No matter where you're going, your pet will need an IATA approved pet travel crate. Not only is it important to have the right kind of kennel with the right dimensions for your pet's size, we also recommend spending plenty of time helping your pet acclimate to the crate in the weeks before the move. If your pet is comfortable spending time in the crate (remember how Biko would only go in the crate he was used to?), the relocation will go much more smoothly for them.
Different airlines have different levels of dedication to pet safety, so we highly recommend researching this choice and selecting the most pet friendly airline possible. Carriers like United, KLM and Lufthansa have high standards when it comes to managing pets' trips, for example, while some smaller carriers have yet to make this a priority. You may not always have a choice, but if you do, try to go with an airline that prioritizes pet comfort and safety in the cargo area.

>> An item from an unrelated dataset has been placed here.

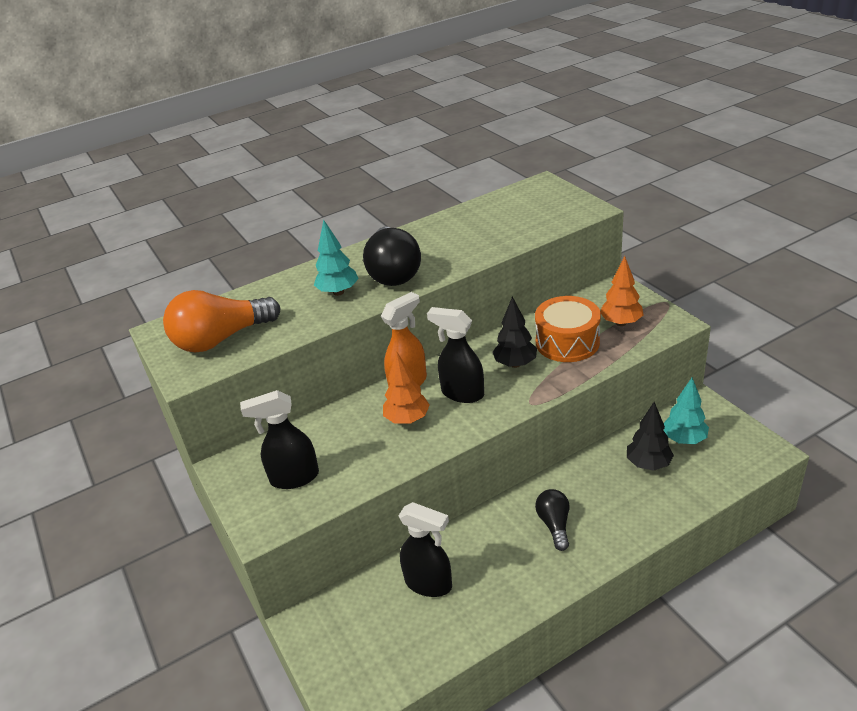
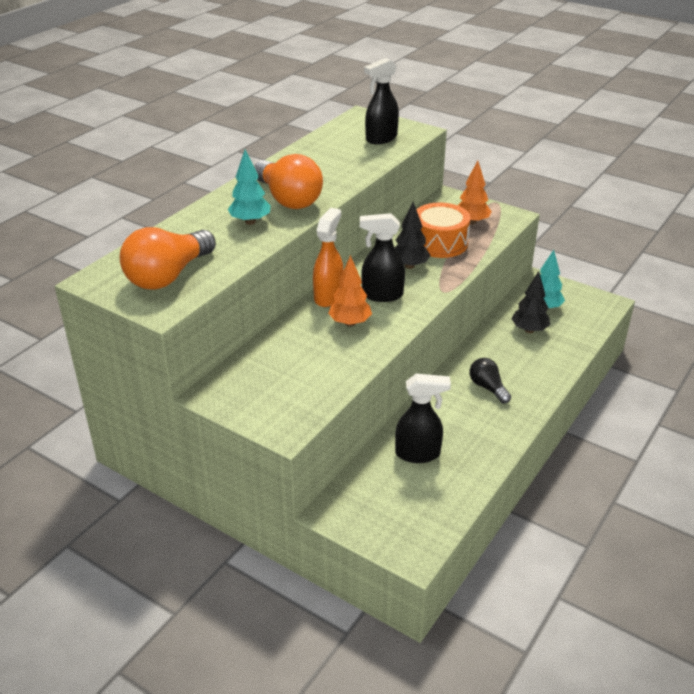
camera: 30 degrees left, 0 degrees up
black spray bottle [240,390,319,489] -> black spray bottle moved to [364,58,399,144]
black light bulb [363,227,421,286] -> orange light bulb [254,154,323,209]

Beyond these basic considerations, other details tend to arise that can make a pet's move more difficult. As in Biko's case, having a big dog can create difficulties because not all planes are large enough to accommodate oversized pet travel crates. Routes can be an issue, too. If you're going to a more remote destination, you may have to get creative with routing and it's likely you won't have your first choice when it comes to your pet's flight reservation.
Solving the Pet Relocation Problem
Now, here's our question: knowing what's involved, is planning your pet's international relocation something you want to do on your own? Biko's family did it, but they had help from colleagues who spoke the language and narrowly evaded disaster more than once. If you'd rather minimize the chance for problems and remove much of the stress from the situation, consider enlisting the help of logistics specialists who are well versed in worldwide pet travel requirements and manage safe moves every day.
Hiring assistance adds additional costs to the overall move, but based on the regular feedback we receive from our globetrotting clients, it's well worth it when it means your furry family member is able to safely and smoothly join the family on your next adventure.
Here at PetRelocation, we believe that pets are family members, too. If you're moving for work or another reason and will be gone for more than a few months, it makes perfect sense to bring your pet along (and if you can, to make their travels a little less eventful than Biko's were).